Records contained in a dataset
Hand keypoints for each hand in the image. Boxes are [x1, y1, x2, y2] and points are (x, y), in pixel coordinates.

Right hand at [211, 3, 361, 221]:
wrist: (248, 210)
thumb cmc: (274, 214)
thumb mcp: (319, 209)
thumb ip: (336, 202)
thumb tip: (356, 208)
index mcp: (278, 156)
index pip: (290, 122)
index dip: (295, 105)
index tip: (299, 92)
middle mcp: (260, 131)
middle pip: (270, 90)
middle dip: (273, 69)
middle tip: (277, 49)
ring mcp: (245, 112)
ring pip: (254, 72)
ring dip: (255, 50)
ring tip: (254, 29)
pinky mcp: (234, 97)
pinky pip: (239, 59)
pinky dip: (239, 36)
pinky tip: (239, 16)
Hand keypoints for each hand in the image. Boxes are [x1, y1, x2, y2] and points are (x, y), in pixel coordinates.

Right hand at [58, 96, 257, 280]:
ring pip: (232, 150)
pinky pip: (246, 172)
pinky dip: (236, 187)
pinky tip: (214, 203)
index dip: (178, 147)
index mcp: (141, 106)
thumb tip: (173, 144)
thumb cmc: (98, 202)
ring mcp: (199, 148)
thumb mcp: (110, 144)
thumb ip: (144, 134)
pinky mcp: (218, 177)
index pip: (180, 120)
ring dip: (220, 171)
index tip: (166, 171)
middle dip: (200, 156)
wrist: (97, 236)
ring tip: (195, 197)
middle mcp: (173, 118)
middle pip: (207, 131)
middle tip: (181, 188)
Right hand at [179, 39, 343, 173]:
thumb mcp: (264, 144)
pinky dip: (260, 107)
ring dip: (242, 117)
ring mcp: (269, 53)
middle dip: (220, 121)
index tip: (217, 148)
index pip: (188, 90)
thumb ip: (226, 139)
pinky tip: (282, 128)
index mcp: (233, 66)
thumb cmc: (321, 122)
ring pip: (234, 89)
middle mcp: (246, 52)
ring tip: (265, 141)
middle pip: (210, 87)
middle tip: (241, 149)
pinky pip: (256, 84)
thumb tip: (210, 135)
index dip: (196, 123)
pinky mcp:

◆ **THE TASK**:
Write out word for word only the lines from the start of the entries down to the line with "pinky mcp: (218, 177)", please, including both ends.

◆ **ANSWER FOR THE TASK**:
Hand keypoints for each hand in the image. Boxes are [x1, y1, x2, y2] and points are (x, y), in pixel coordinates.

Right hand at [211, 3, 361, 221]:
wrist: (248, 210)
thumb cmc: (274, 214)
thumb mcp: (319, 209)
thumb ip: (336, 202)
thumb tip: (356, 208)
index mcp: (278, 156)
index pip: (290, 122)
index dip: (295, 105)
index tip: (299, 92)
middle mcp: (260, 131)
middle pip: (270, 90)
middle dip: (273, 69)
middle tip: (277, 49)
ring mcp: (245, 112)
ring pip: (254, 72)
ring dip: (255, 50)
ring tip: (254, 29)
pinky mcp: (234, 97)
pinky pip: (239, 59)
pinky dip: (239, 36)
pinky tip: (239, 16)
Hand keypoints for each hand in the image. Boxes are [x1, y1, x2, y2] and points are (x, y), in pixel coordinates.

Right hand at [58, 96, 257, 280]:
ring pip: (232, 150)
pinky pip: (246, 172)
pinky dip: (236, 187)
pinky tip: (214, 203)
index dip: (178, 147)
index mcp: (141, 106)
thumb tip: (173, 144)
thumb cmc: (98, 202)
ring mcp: (199, 148)
thumb mcp: (110, 144)
thumb ip: (144, 134)
pinky mcp: (218, 177)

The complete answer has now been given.